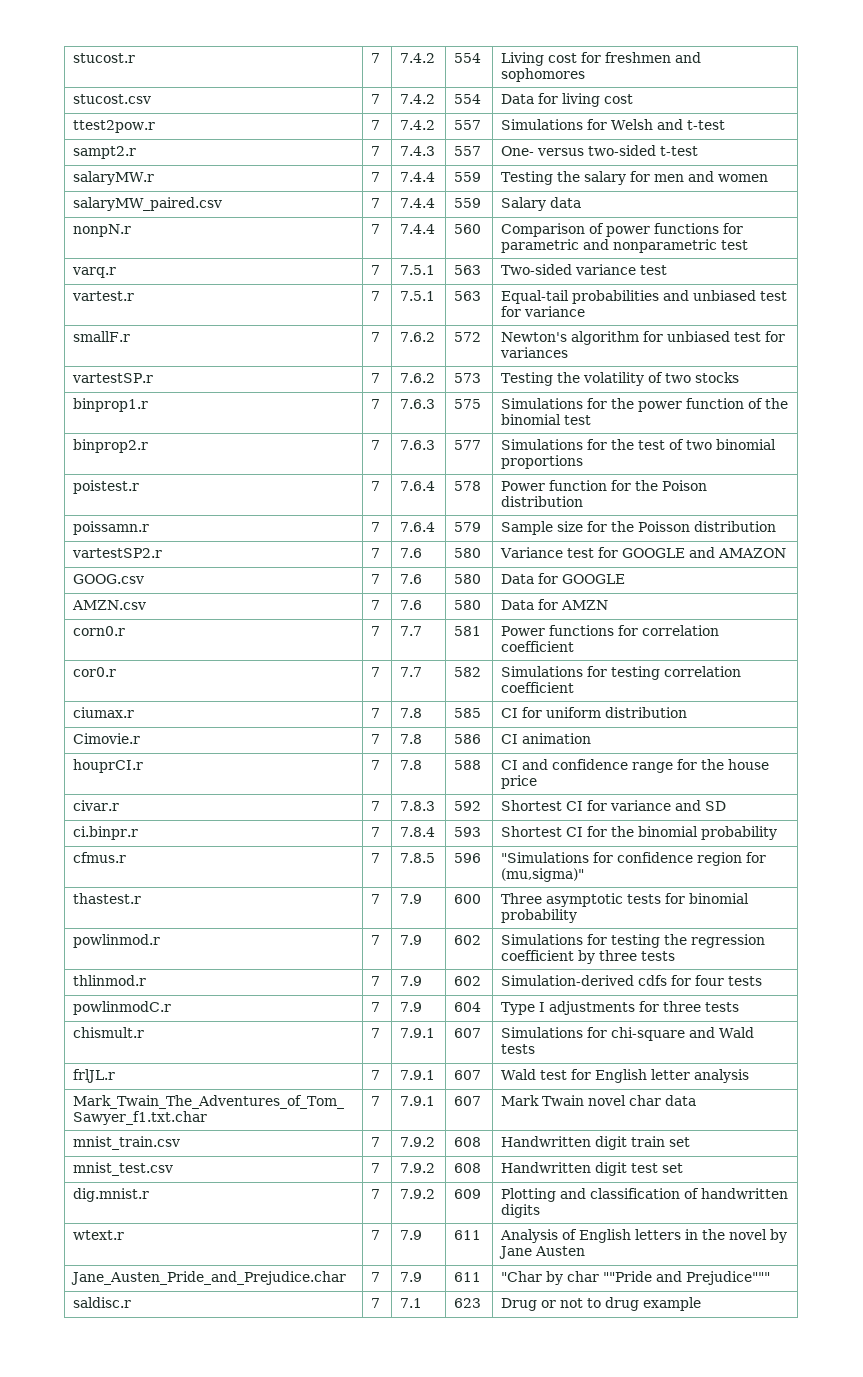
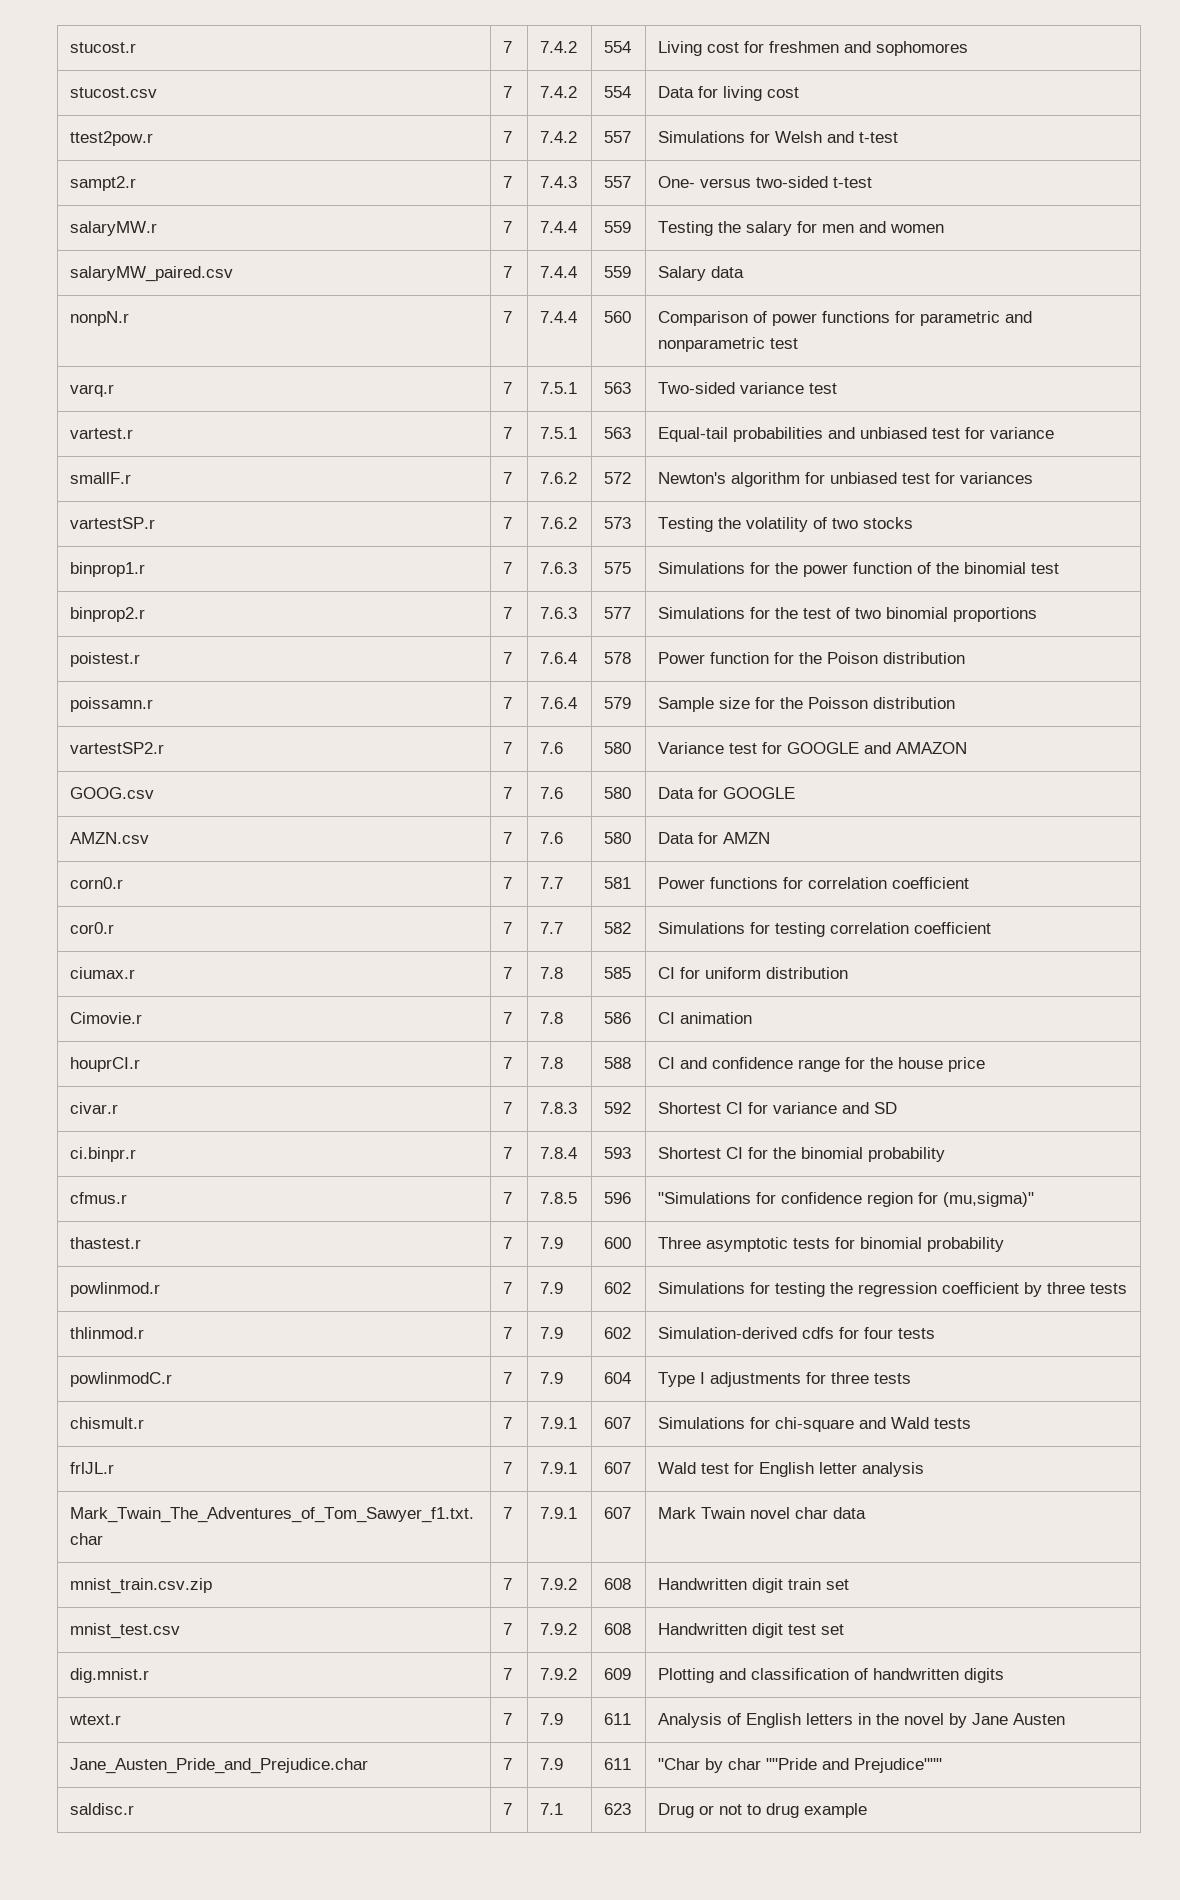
[73,1136,181,1150] mnist_train.csv -> [70,1578,213,1594] mnist_train.csv.zip

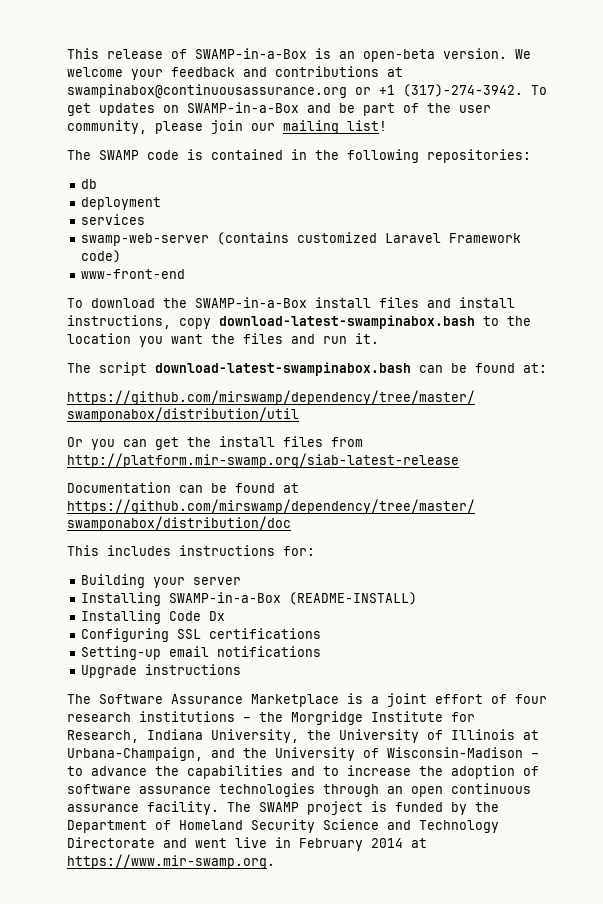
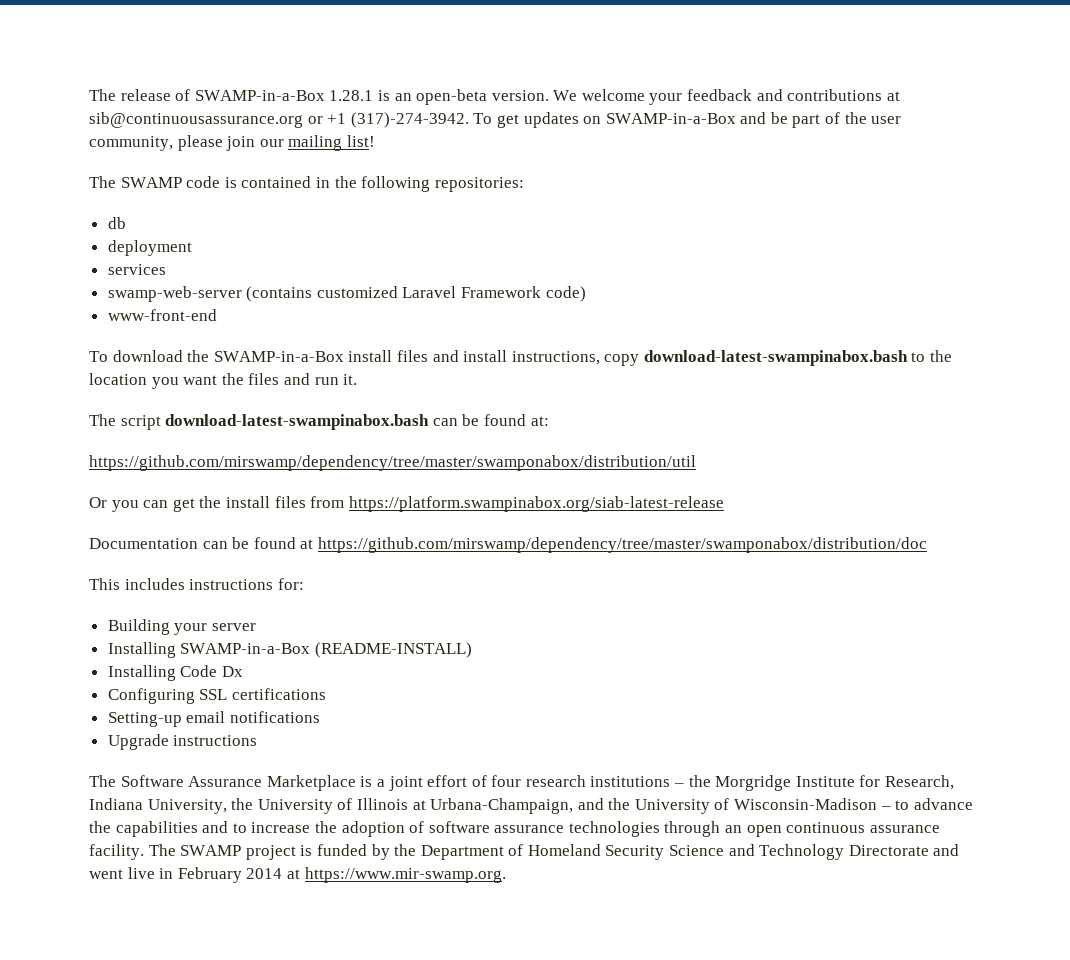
[67,48,99,59] This -> [89,89,116,101] The
(307, 53) none -> [329,90,374,101] 1.28.1
[67,84,347,98] swampinabox@continuousassurance.org -> [89,112,303,128] sib@continuousassurance.org
[67,453,459,468] http://platform.mir-swamp.org/siab-latest-release -> [348,496,724,512] https://platform.swampinabox.org/siab-latest-release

To-do item => Every line between the one holding "[67,84,347,98] swampinabox@continuousassurance.org ->" and the end of the listing above, inclusive, must be transcribed exactly; omit all others.

Your response =>
[67,84,347,98] swampinabox@continuousassurance.org -> [89,112,303,128] sib@continuousassurance.org
[67,453,459,468] http://platform.mir-swamp.org/siab-latest-release -> [348,496,724,512] https://platform.swampinabox.org/siab-latest-release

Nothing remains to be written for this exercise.